The Fed last week lifted interest rates a 10th straight time, bringing the benchmark rate to a 5 per cent-5.25 per cent range in what has been the most aggressive round of policy tightening in 40 years. Fed Chair Jerome Powell signalled it may be time for the central bank to pause and assess the impact of the Fed’s policy tightening to date.

Since then the economic data has been mixed, with a Labor Department report last week showing U.S. employers added a whopping quarter-million jobs last month and the unemployment rate edged down to 3.4 per cent.

This week a separate report showed consumer prices rose 4.9 per cent in April, still far higher than the Fed’s 2 per cent target but down from 5 per cent in March, and enough to convince financial markets that the Fed will not raise rates any further.

But in her remarks Friday, Bowman said neither the jobs report nor the inflation report provided the “consistent evidence” of falling inflation that she is looking for as she considers whether interest rates are high enough.

Fed policy is not on a preset path, she said. And there are, she said, some signs that higher rates are having an effect, including slowing in demand, fewer job openings and slower economic growth.

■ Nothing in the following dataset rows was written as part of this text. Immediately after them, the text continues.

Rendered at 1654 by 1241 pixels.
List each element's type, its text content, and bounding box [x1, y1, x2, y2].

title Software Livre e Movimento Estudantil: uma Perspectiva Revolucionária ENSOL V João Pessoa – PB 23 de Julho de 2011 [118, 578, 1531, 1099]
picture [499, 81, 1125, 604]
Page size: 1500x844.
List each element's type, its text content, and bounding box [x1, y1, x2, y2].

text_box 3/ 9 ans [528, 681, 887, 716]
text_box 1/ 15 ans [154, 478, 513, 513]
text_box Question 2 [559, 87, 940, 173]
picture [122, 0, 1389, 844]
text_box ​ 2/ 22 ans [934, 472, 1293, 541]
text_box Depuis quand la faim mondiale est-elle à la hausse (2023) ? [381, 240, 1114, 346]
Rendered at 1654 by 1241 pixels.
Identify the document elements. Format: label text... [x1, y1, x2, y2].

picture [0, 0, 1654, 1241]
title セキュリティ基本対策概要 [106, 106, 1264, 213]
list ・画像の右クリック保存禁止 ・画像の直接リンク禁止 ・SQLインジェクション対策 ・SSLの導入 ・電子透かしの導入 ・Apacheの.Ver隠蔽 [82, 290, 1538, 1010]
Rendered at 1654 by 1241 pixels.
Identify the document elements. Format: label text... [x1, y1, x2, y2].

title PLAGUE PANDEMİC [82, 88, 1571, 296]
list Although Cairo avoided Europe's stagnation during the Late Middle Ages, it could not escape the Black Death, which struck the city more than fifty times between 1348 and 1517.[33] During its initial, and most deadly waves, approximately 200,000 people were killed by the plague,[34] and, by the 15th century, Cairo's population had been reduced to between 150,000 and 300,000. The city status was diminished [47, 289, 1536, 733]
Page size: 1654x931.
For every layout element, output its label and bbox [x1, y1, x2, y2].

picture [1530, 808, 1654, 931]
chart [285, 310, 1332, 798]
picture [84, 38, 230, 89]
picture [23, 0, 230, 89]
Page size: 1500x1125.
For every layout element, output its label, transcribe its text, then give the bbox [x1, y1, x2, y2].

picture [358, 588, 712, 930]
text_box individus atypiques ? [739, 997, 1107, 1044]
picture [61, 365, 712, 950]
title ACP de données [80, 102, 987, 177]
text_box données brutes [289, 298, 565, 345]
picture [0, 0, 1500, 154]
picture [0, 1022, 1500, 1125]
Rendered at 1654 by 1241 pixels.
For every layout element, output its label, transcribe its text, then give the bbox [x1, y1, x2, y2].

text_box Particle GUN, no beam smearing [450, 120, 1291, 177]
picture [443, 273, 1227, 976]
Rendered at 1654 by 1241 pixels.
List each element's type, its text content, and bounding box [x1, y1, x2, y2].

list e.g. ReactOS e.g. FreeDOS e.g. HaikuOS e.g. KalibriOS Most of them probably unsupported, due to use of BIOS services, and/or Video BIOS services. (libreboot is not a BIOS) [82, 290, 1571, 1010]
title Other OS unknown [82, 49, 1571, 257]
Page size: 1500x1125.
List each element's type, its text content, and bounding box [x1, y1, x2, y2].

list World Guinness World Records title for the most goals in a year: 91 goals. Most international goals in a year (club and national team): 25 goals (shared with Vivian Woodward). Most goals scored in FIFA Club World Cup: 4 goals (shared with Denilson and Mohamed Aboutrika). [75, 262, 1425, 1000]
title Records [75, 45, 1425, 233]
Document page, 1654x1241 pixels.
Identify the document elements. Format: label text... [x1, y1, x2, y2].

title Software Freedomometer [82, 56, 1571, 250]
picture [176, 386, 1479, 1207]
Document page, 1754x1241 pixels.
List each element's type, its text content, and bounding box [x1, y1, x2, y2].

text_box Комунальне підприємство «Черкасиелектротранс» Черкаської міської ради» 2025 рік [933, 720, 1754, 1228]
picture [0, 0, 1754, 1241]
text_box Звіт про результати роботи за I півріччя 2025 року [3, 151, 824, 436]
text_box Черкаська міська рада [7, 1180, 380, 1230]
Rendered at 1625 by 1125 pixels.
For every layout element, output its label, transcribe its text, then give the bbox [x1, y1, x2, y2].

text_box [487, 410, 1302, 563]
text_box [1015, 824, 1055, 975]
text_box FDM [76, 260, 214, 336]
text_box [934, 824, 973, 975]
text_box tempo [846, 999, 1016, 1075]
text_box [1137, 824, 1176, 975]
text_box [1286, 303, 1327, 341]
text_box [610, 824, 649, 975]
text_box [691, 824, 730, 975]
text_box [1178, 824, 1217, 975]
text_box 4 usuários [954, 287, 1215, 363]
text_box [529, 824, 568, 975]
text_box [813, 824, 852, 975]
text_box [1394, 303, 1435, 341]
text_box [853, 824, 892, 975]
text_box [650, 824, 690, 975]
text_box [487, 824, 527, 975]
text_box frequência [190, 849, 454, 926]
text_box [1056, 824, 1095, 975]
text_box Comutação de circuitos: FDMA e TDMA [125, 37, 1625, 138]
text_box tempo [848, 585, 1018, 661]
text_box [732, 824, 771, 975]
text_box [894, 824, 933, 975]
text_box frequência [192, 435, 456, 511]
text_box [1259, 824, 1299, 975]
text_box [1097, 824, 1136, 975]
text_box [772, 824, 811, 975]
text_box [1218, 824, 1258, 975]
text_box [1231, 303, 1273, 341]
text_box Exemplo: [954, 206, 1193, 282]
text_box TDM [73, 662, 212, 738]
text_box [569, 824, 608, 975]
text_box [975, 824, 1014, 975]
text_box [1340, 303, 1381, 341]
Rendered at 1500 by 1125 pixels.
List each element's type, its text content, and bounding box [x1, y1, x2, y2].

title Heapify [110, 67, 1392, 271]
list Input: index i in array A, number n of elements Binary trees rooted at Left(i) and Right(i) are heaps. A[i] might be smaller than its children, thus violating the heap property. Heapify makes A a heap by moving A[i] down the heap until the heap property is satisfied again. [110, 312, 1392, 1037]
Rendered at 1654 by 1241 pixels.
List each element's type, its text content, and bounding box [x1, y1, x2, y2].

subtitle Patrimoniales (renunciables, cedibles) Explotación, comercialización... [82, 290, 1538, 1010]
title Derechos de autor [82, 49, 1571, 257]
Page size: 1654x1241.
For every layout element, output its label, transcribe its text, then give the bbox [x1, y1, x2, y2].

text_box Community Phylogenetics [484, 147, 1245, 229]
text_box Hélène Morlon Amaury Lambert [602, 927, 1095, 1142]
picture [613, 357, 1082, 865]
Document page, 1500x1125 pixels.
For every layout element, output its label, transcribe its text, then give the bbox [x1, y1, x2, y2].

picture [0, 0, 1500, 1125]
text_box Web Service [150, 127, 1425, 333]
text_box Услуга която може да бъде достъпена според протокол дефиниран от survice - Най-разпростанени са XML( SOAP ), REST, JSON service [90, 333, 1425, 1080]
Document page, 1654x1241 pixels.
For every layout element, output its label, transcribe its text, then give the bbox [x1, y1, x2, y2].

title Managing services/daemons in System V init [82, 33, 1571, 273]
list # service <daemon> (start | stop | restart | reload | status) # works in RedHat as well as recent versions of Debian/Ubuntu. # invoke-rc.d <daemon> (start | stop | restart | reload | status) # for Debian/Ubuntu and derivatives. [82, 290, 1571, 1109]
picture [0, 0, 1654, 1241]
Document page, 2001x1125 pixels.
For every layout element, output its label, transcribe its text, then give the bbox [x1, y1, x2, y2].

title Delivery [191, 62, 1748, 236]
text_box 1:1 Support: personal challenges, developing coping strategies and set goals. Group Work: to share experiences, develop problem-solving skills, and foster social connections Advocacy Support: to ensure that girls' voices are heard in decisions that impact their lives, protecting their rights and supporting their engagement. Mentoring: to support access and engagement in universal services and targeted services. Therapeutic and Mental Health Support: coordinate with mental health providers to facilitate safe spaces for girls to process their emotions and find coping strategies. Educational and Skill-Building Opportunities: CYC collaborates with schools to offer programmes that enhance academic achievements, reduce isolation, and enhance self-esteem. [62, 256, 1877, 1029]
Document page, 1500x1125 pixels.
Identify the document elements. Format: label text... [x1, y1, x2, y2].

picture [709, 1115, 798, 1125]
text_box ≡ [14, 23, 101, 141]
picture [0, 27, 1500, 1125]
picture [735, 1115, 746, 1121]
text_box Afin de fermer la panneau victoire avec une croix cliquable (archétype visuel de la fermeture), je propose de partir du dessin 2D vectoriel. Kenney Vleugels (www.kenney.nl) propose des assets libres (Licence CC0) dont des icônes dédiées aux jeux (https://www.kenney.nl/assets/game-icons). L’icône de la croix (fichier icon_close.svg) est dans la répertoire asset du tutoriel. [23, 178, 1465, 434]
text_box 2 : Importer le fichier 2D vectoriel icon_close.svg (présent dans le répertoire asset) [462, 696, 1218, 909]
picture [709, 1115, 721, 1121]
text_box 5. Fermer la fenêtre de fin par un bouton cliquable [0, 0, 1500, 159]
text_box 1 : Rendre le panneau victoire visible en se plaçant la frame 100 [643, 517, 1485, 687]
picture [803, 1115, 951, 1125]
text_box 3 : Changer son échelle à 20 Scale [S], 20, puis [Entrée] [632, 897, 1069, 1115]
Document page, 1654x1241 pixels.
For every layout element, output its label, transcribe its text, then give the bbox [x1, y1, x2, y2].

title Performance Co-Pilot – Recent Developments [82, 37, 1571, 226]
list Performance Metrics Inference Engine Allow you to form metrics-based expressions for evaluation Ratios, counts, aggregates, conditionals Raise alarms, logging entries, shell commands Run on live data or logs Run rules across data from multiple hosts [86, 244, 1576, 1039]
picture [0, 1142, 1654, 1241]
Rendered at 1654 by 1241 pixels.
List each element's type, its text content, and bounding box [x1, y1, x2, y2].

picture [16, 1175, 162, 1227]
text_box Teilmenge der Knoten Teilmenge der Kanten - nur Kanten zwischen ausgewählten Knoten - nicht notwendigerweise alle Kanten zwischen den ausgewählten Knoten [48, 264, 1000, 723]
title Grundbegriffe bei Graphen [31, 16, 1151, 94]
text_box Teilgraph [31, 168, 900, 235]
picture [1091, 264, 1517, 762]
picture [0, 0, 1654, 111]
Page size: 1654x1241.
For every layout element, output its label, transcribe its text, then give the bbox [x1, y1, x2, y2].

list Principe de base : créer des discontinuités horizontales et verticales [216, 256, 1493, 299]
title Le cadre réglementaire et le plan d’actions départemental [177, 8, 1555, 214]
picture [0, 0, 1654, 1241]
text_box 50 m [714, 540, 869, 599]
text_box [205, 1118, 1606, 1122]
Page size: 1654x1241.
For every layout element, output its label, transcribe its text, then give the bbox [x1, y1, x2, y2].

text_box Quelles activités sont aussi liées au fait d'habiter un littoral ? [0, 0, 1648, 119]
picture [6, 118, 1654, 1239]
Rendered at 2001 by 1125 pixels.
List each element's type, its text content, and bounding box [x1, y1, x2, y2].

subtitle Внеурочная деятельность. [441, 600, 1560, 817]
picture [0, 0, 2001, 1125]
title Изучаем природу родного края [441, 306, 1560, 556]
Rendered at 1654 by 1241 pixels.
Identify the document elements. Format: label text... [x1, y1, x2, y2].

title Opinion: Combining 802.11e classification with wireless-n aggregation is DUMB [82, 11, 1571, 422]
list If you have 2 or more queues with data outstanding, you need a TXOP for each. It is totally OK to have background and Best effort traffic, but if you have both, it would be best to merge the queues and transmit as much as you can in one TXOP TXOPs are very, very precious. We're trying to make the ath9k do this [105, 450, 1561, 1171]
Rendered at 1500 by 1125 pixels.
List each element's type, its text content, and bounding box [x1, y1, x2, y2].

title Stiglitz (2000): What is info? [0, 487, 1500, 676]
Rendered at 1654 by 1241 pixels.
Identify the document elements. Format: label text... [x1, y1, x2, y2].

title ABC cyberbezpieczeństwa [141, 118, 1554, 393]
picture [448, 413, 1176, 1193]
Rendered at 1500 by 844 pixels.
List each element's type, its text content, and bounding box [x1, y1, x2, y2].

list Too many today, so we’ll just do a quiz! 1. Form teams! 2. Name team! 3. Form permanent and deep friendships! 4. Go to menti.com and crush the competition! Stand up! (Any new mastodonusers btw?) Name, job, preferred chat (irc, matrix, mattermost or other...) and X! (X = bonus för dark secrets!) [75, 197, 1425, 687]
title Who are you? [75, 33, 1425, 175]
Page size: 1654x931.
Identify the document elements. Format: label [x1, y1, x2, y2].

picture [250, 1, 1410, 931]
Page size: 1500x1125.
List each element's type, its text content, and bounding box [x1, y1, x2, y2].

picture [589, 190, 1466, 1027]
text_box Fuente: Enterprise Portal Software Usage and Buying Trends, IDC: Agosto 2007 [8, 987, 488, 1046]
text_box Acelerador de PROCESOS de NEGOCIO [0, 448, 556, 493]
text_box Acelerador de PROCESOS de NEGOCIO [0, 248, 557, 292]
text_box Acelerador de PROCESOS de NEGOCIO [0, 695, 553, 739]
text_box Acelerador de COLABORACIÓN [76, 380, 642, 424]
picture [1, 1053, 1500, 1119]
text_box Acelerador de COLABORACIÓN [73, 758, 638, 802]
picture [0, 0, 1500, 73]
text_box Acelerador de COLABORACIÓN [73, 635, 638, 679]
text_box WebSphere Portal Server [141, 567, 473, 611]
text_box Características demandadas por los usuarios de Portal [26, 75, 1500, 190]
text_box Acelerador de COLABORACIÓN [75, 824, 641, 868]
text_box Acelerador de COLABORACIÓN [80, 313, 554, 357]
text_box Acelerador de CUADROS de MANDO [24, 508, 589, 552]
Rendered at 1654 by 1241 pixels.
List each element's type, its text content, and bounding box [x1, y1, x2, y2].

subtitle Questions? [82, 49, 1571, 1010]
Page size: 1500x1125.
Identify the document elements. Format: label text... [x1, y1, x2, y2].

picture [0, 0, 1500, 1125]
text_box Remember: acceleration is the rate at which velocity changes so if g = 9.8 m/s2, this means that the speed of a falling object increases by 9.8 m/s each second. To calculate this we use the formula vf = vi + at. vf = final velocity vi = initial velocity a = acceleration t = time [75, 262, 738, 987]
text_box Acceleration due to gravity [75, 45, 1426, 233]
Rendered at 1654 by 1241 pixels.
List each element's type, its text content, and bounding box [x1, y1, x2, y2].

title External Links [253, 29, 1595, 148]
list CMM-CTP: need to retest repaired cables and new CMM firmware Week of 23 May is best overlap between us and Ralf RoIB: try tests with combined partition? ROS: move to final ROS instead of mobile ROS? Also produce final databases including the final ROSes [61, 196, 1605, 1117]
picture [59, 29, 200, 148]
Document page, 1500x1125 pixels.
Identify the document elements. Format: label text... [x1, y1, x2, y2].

Credit is also likely to continue tighten, and recent bank failures have added uncertainty to the economic outlook, she said.

“In my view, our policy stance is now restrictive, but whether it is sufficiently restrictive to bring inflation down remains uncertain,” Bowman said. “I will continue to closely monitor the incoming data as I consider the appropriate stance of monetary policy going into our June meeting.”